== SET TASKS ==
(a) Please copy the passage from the ballet review word for word, starting with "The two works" and going on through "direction of excellence.".
(b) Sum up the ballet review in two sentences.

== TEXT SEGMENT ==
+-------+

NBT STARTS SUPER SEASON
By: Hal de Becker
If its opening presentation is any indication, Nevada Ballet Theatre’s new season should be one of its best.
The two works NBT recently presented at The Smith Center, one abstract the other a story, made a perfectly balanced, well-designed dance program.
It opened with Paul Vasterling’s ‘Seasons,’ an exquisite pure-dance visualization of Vivaldi’s music depicting Fall, Winter, Spring and Summer, and concluded with Act One of George Balanchine’s adaptation of Shakespeare’s ‘Midsummer Night’s Dream’ set to music by Felix Mendelssohn.
With superb dancing, choreography, costumes, sets and lighting, plus live orchestra and chorus, the performance was NBT’s most memorable of late.
The NBT dancers deserve much of the credit. Their dancing, especially in ‘Seasons,’ can be described in one word: beautiful. Perhaps, it was their exposure to the high caliber choreographers, ballets, and rehearsal directors gracing this program that set them in their new direction of excellence.
Their performance in ‘Seasons’ was a revelation of ease, skill and artistic self-awareness of youth, strength and beauty. They gave the impression that the choreography might be as comfortable to dance as it was to watch. Indeed, the movements of the choreography, even when sudden or angular, always appeared unforced and fluid, at least as danced by these artists.
The choreographer presented the six men and six ladies, in inventive duets, trios and ensembles. At times, the duets were paired for two men or two women giving those sections an even more contemporary quality, the message being that a couple need not be limited to just man and woman.
Costuming by David Heuval was itself a tour de force. Diaphanous orange, blue and green floor length chiffon trains flowed in a dance of their own in harmony with the dancers’ bodies. Lighting by Michael Mazzola and Randall Chiarelli added to the eye filling beauty of the stage picture.
When the curtain opened on ‘Dream’ to reveal a forest thick with massive trees and huge pink rose blossoms it was obvious that this would be a big production in every sense of the word.

+-------+

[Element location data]
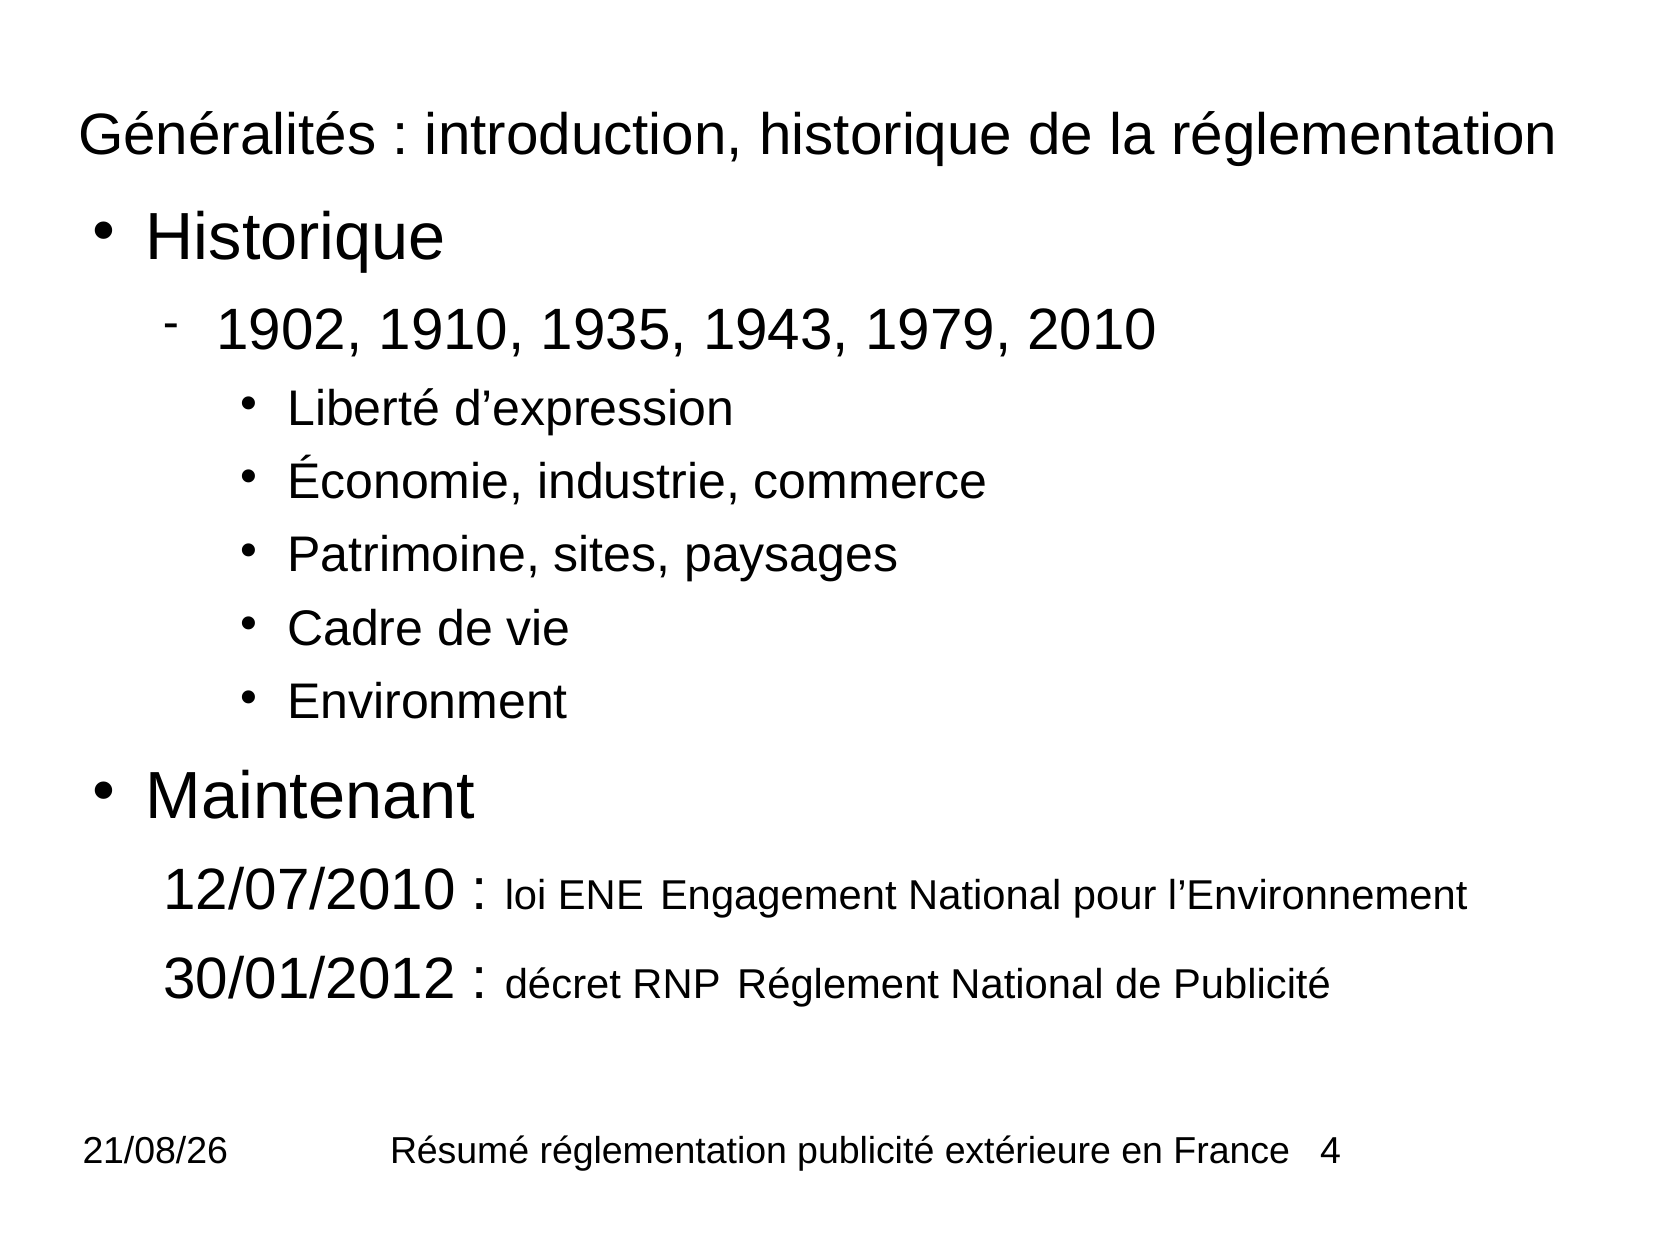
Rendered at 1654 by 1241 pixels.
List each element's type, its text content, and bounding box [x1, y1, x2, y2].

title Généralités : introduction, historique de la réglementation [74, 17, 1563, 195]
list Historique 1902, 1910, 1935, 1943, 1979, 2010 Liberté d’expression Économie, industrie, commerce Patrimoine, sites, paysages Cadre de vie Environment Maintenant 12/07/2010 : loi ENE Engagement National pour l’Environnement 30/01/2012 : décret RNP Réglement National de Publicité [74, 195, 1563, 1095]
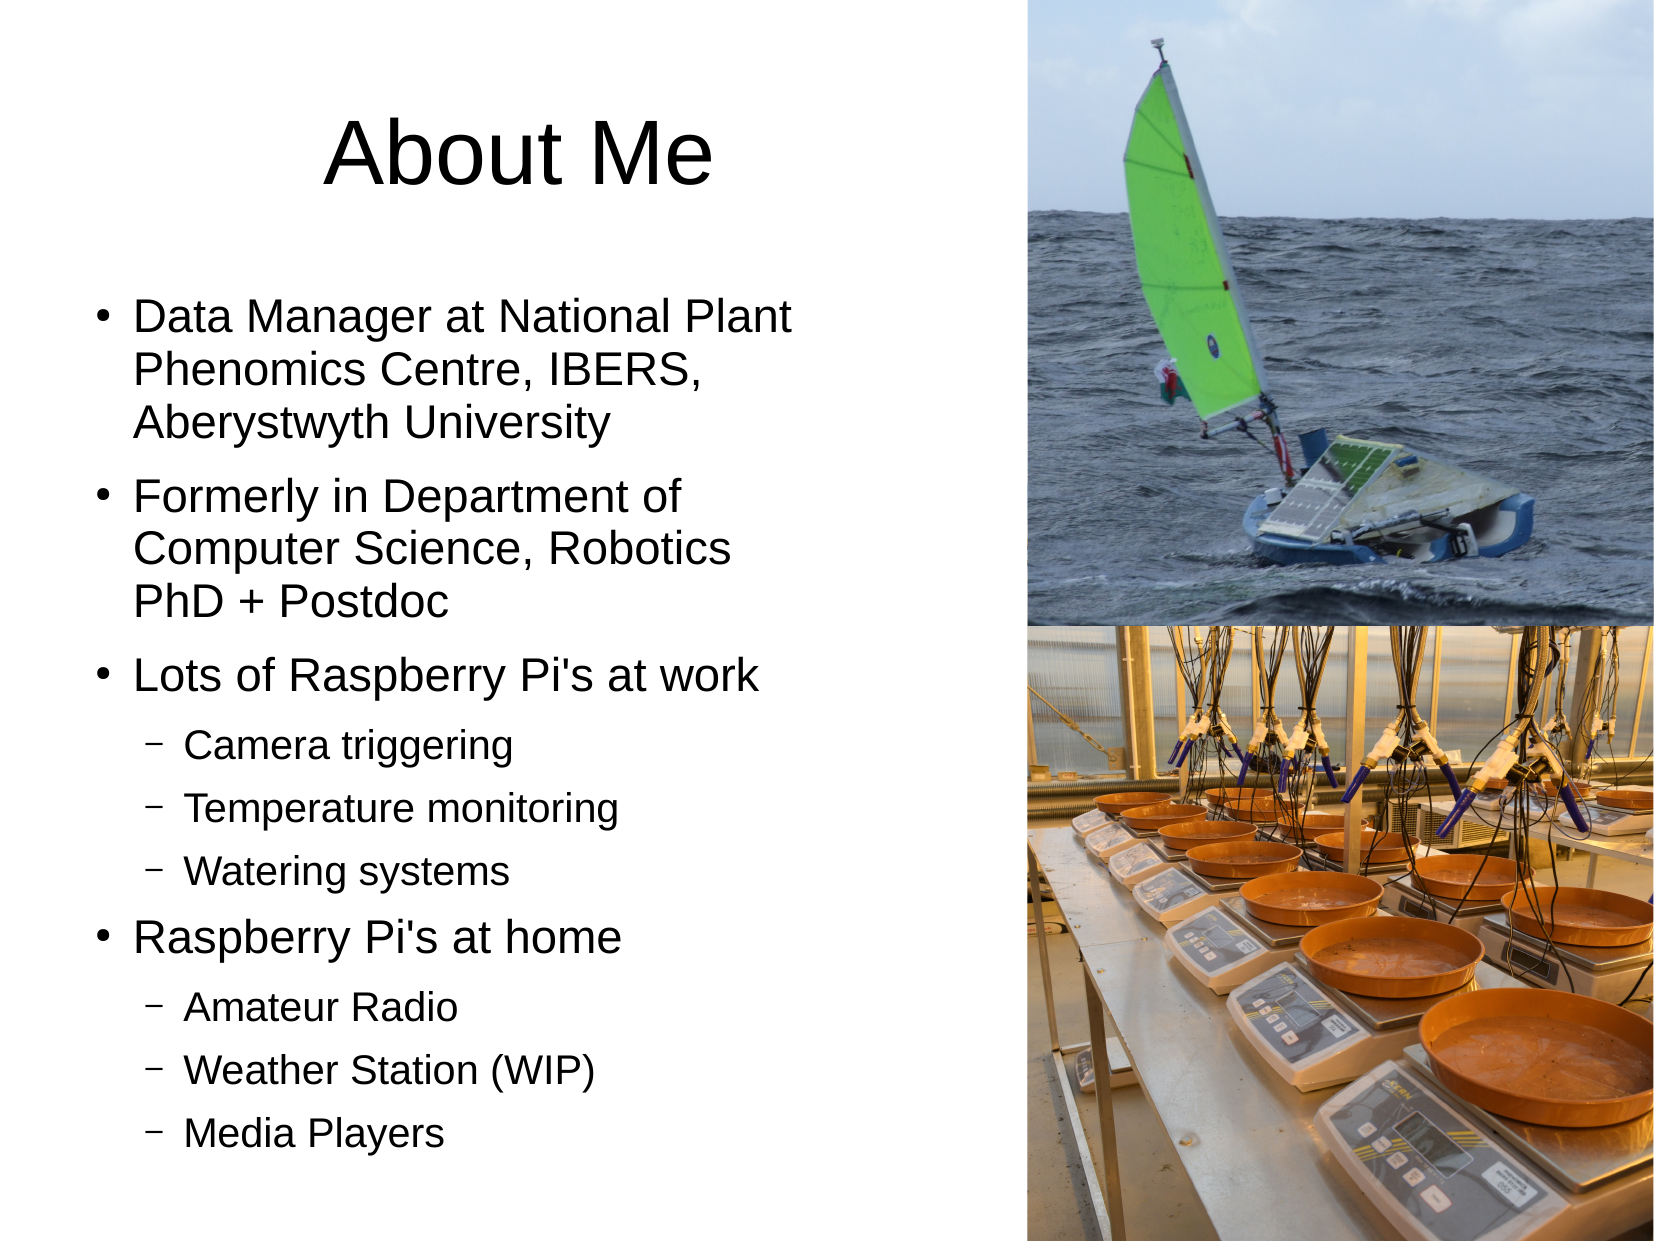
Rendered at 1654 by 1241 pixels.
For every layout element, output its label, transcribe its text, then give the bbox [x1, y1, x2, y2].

list Data Manager at National Plant Phenomics Centre, IBERS, Aberystwyth University Formerly in Department of Computer Science, Robotics PhD + Postdoc Lots of Raspberry Pi's at work Camera triggering Temperature monitoring Watering systems Raspberry Pi's at home Amateur Radio Weather Station (WIP) Media Players [82, 290, 809, 1170]
title About Me [82, 49, 957, 257]
picture [1027, 0, 1654, 1241]
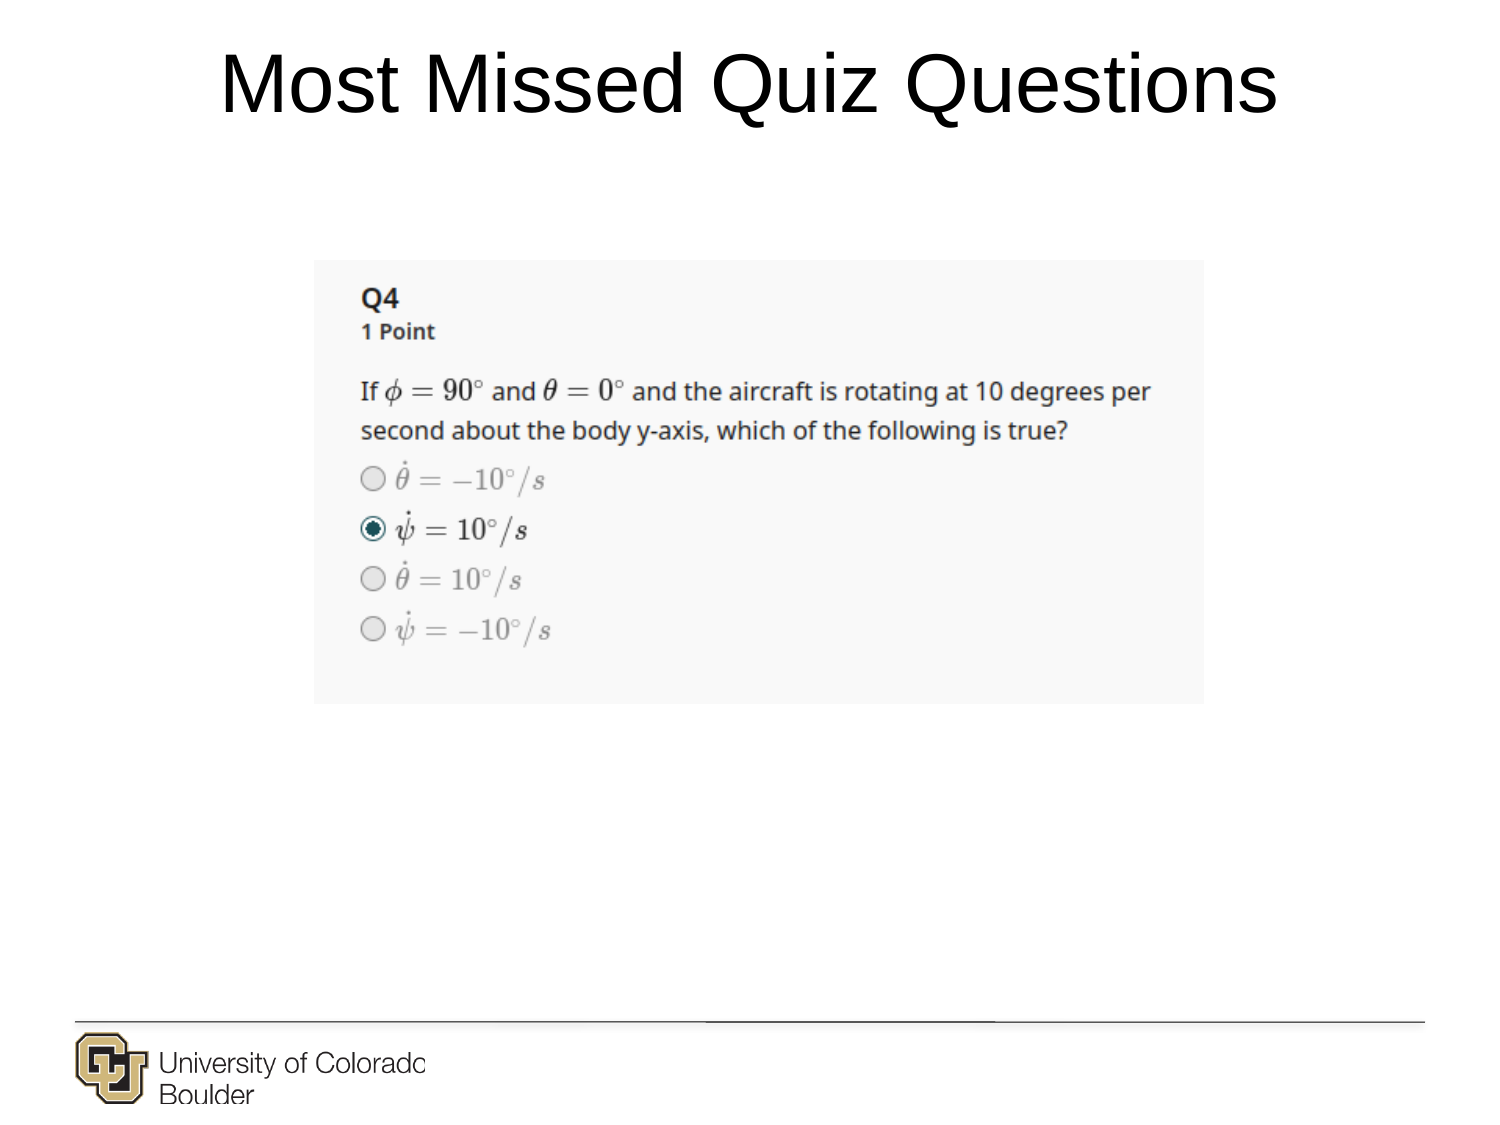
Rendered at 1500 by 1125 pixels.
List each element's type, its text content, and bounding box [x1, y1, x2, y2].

title Most Missed Quiz Questions [75, 18, 1425, 140]
picture [314, 260, 1204, 704]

+-------+

== RESPONSE LIST ==
(a)
The two works NBT recently presented at The Smith Center, one abstract the other a story, made a perfectly balanced, well-designed dance program.
It opened with Paul Vasterling’s ‘Seasons,’ an exquisite pure-dance visualization of Vivaldi’s music depicting Fall, Winter, Spring and Summer, and concluded with Act One of George Balanchine’s adaptation of Shakespeare’s ‘Midsummer Night’s Dream’ set to music by Felix Mendelssohn.
With superb dancing, choreography, costumes, sets and lighting, plus live orchestra and chorus, the performance was NBT’s most memorable of late.
The NBT dancers deserve much of the credit. Their dancing, especially in ‘Seasons,’ can be described in one word: beautiful. Perhaps, it was their exposure to the high caliber choreographers, ballets, and rehearsal directors gracing this program that set them in their new direction of excellence.

(b) Nevada Ballet Theatre opened its new season at The Smith Center with Paul Vasterling's "Seasons," set to Vivaldi, and Act One of George Balanchine's "Midsummer Night's Dream," set to Mendelssohn, which together made a perfectly balanced program. The dancers performed beautifully, especially in "Seasons," and with the costumes, sets, lighting, live orchestra and chorus it was the company's most memorable performance of late.